I am greatly honoured and humbled that the voters of Bury North have placed their trust and confidence in me to represent them. It is a great privilege. Like my hon. Friend Mary Macleod, I first stood for Parliament in 1997, and I had to stand four times before being elected, which is testament to the fact that perseverance pays off. My predecessor as MP for Bury North was Mr David Chaytor, who while holding very different political views from my own, always treated me with the greatest courtesy and respect. I am sure that my constituents whom he helped during the 13 years he represented the constituency would want me to thank him publicly for the work he did on their behalf. Mr Chaytor made frequent contributions in the House, particularly on education and energy.
Prior to Mr Chaytor, Bury North constituency was represented by my hon. Friend Alistair Burt. He is still fondly remembered in Bury from the 14 years he represented the constituency, and I congratulate him on his ministerial promotion to the Foreign and Commonwealth Office. Bury North constituency has changed little geographically since the days when it was represented by him. The latest boundary review transferred voters in three of the four polling districts in the redrawn Unsworth ward from Bury North into Bury South. The name "Bury North" reflects the fact that the constituency covers the northern part of the borough of Bury, which was formed in the 1974 local government reorganisation, when the six townships of Prestwich, Whitefield, Radcliffe, Bury, Ramsbottom and Tottington were combined to form a single metropolitan district within the Greater Manchester conurbation. It is the last three of those-Bury, Tottington and Ramsbottom-that together now comprise the current constituency of Bury North. It is, if I may say so, archetypal Lancashire territory, where the people have a strong sense of local pride, identity and community.
Bury grew quickly during the industrial revolution, on the strength of its textile and paper industries. Although those industries are now largely absent from 21st century Bury, there is much to commend it to would-be visitors. Indeed, if there are any hon. Members who have not yet booked their summer holidays, may I suggest that they need look no further than Bury? The list of attractions is wide and varied, starting with the world-famous Bury markets, where people have the chance to purchase the local delicacy, Bury black pudding. Then there is the regimental museum of the Royal Regiment of Fusiliers, the east Lancashire railway and the wild splendour of the moors of east Lancashire, along with the Peel tower and the Peel statue, which stands in the square in front of the great parish church, commemorating one of Bury's most famous sons, Sir Robert Peel.

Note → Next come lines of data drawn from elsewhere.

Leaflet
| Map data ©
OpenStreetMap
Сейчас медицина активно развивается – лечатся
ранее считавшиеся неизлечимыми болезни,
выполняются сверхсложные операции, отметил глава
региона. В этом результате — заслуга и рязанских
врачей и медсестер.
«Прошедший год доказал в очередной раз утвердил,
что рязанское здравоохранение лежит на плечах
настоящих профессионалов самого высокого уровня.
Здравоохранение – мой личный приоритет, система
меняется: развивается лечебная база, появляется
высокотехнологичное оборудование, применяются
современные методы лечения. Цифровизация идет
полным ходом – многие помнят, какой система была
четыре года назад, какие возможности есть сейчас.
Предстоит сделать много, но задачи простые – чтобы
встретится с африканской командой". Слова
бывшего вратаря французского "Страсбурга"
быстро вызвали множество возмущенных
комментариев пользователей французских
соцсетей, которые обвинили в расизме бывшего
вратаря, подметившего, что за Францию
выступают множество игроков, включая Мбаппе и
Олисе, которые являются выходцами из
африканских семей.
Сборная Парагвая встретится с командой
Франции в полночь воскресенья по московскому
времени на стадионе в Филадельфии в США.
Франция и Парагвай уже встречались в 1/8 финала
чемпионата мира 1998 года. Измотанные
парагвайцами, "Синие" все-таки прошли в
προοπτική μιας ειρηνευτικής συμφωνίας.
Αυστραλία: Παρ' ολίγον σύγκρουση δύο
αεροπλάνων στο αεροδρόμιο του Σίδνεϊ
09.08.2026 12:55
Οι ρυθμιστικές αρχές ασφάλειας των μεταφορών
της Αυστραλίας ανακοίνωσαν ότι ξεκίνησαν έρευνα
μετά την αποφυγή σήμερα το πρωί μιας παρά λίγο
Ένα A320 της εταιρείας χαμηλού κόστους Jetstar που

Much has been said of the changes that my right hon. Friend the Prime Minister has made to the Conservative party, particularly with regard to increasing the number of women and the number of Members from an ethnic minority background in the parliamentary party. However, surely none of those changes is as noteworthy or striking as the fact that I, as a Yorkshireman from a working-class background, was selected to fight a seat in Lancashire. Although I was born in Sheffield, in common with my right hon. Friend the Foreign Secretary and my hon. Friend the Economic Secretary to the Treasury, I attended a comprehensive school in Rotherham. It must be something of a record, but this is the second time in less than half an hour that Rotherham has been mentioned, as it was by my hon. Friend Craig Whittaker. In those days, Rotherham was-and it probably still is-referred to as the "Socialist Republic of South Yorkshire". [Hon. Members: "It still is."] Indeed. I am sure that there was no attempt at political indoctrination, but if there was, it clearly failed.

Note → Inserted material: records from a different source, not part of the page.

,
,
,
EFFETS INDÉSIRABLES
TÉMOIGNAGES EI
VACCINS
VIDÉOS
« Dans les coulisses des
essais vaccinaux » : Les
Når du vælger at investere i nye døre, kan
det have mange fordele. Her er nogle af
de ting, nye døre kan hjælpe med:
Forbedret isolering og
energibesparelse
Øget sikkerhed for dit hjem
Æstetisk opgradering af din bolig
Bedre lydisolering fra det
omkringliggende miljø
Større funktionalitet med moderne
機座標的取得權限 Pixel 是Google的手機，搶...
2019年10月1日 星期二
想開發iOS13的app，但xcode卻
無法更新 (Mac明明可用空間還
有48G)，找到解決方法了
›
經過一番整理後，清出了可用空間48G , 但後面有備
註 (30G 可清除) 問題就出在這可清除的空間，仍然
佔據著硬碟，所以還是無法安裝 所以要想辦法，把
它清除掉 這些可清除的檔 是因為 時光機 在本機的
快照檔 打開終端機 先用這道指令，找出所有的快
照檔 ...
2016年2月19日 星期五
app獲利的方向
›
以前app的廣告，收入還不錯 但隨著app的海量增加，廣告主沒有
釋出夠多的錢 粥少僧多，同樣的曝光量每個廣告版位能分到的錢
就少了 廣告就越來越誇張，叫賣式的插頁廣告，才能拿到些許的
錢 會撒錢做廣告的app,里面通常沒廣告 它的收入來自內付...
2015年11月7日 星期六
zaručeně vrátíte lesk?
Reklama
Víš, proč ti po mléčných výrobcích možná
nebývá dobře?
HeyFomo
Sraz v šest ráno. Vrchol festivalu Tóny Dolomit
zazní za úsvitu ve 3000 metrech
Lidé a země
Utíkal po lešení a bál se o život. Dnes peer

Let me turn to the topic of today's debate. I note that nowadays poverty comes in all sorts of technical categories. We have "severe" poverty, "relative" poverty, "absolute" poverty and "persistent" poverty, but it seems to me that, with our welfare system and the vast amounts that we spend on welfare in Britain today, there is no reason why any of our fellow citizens should be categorised as living in poverty. It is incumbent on us all to look at how we are spending our welfare budget. It is the poverty of aspiration and ambition, which is so pervasive and widespread among many in the lower socio-economic groups, that is the real problem. In that regard, I hope that perhaps my achievements can be an inspiration to others.
Finally, let me say that I intend to be a strong and independent advocate for my constituents in Bury, Ramsbottom and Tottington, speaking up for them with straightforward common sense. I believe in small government, freedom for the individual, less bureaucracy and red tape, an end to political correctness and restoring the full sovereignty of this Parliament, free from control by the European Union. It is for those causes that I will be fighting during my time in this House.